During resistance, our body experiences normal levels of resistance to stress. The body maintains mobilizing resources to fight, remaining aroused and alert.
However, if stress persists, our body goes into the exhaustion stage. At this stage, our body becomes vulnerable.
What happens when stress persists?
Our body remains at the exhaustion stage where we overuse our body resources. This increases our risk for illness.
Fill in the blanks: Stress is an ________ _________ reaction to ________.
Stress is an adaptive, short-term reaction to threat.
How many ways are there to cope with stress?
Two: problem-focused and emotion-focused.
What is problem-focused coping?
Cognitive and behavioural efforts to reduce stress by overcoming the source of a problem.
What is emotion-focused coping?
Cognitive and behavioural efforts to manage emotional reactions to stressors rather than trying to change the stressors themselves.
What are the limitations of problem-focused coping?
May cause greater stress.
- Physiologically taxing to exert control.
- Overcontrolling the situation.
- Not all events are within our control or important enough to worry about.
How many types of emotion-focused coping mechanisms are there? What are they?
Three: distraction (shutting down), emotion expression (opening up), and out of (self) focus.
Explain shutting down.
We use focused distraction as opposed to mere suppression of unwanted thoughts.
Explain emotion expression.
We express our inner feelings to ourselves and others around us.
Is emotion expression always useful?
No, it depends on who we confide in. Opening up can cause is even greater distress when we are rejected, get unwanted advice, or when we are betrayed.
What experiment shows emotion expression?
Pennebaker’s Expressive Writing. He asked college students to talk into a tape recorder or talk for 20 minutes about traumas.
Pennebaker found that students who opened up exhibited a decline in visits to health centres over the next 6 months.
Explain out of (self) focus.
We use out of focus when self-focus intensifies negative moods, especially for those with low self-esteem because this brings out personal shortcomings.
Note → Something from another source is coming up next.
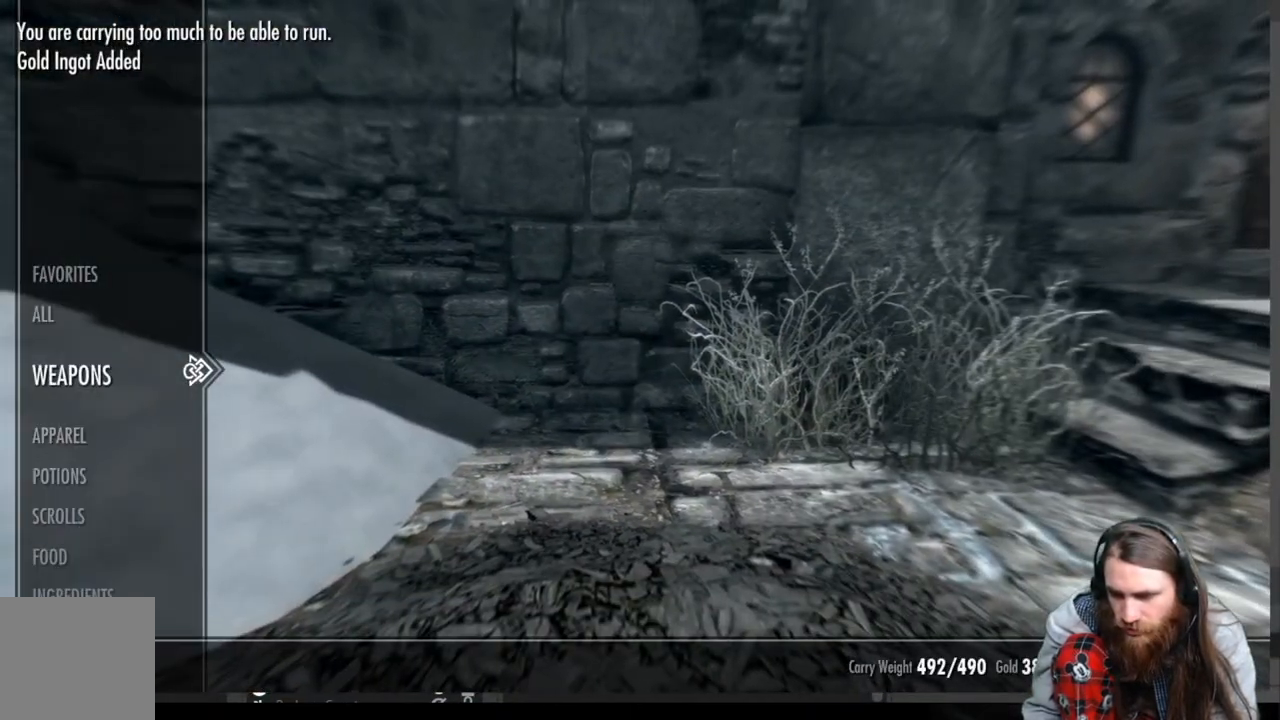
{"buttons": [], "left_stick": "up-right", "right_stick": "right", "events": [[33, "B", "down"], [133, "left_stick", "right"], [150, "B", "up"], [250, "left_stick", "up-right"], [333, "right_stick", "right"]]}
When self-focused, people with a negative self-concept experience more negative moods than those with a positive self-concept. This results in a self-perpetuation feedback loop: bad mood – self-focus – worse mood.
Difficult tasks can absorb a bad mood when self-focus is detrimental. These tasks can include: exercise, writing, and meditation.
What is social support?
Helpful coping resources provided by friends and other people.
Fill in the blank: social support is a form of _________ coping.
proactive
What is the benefit of having social support?
We can use our social resource to cope with stress. For example:
- Married people are more likely to survive cancer for 5 years (implicitly assumes that married people get higher social support from spouses).
- More socially active men are less likely to die than others of a similar age.
_________ cultures are more likely to seek help from others in times of stress than __________ cultures.
Individualistic; collectivistic.
Why are people from collectivistic cultures less likely to seek out social support?
They do not want to strain relationships by asking for help in a collectivistic society where social groups > self.
People from collectivistic cultures prefer __________ social support.
Implicit.
Define implicit social support.
Thinking about or being close with others without openly asking for help.
In a study by Chen (2012), Americans gave more ________-focused support while the Japanese gave more ________-focused support.
Emotion; problem.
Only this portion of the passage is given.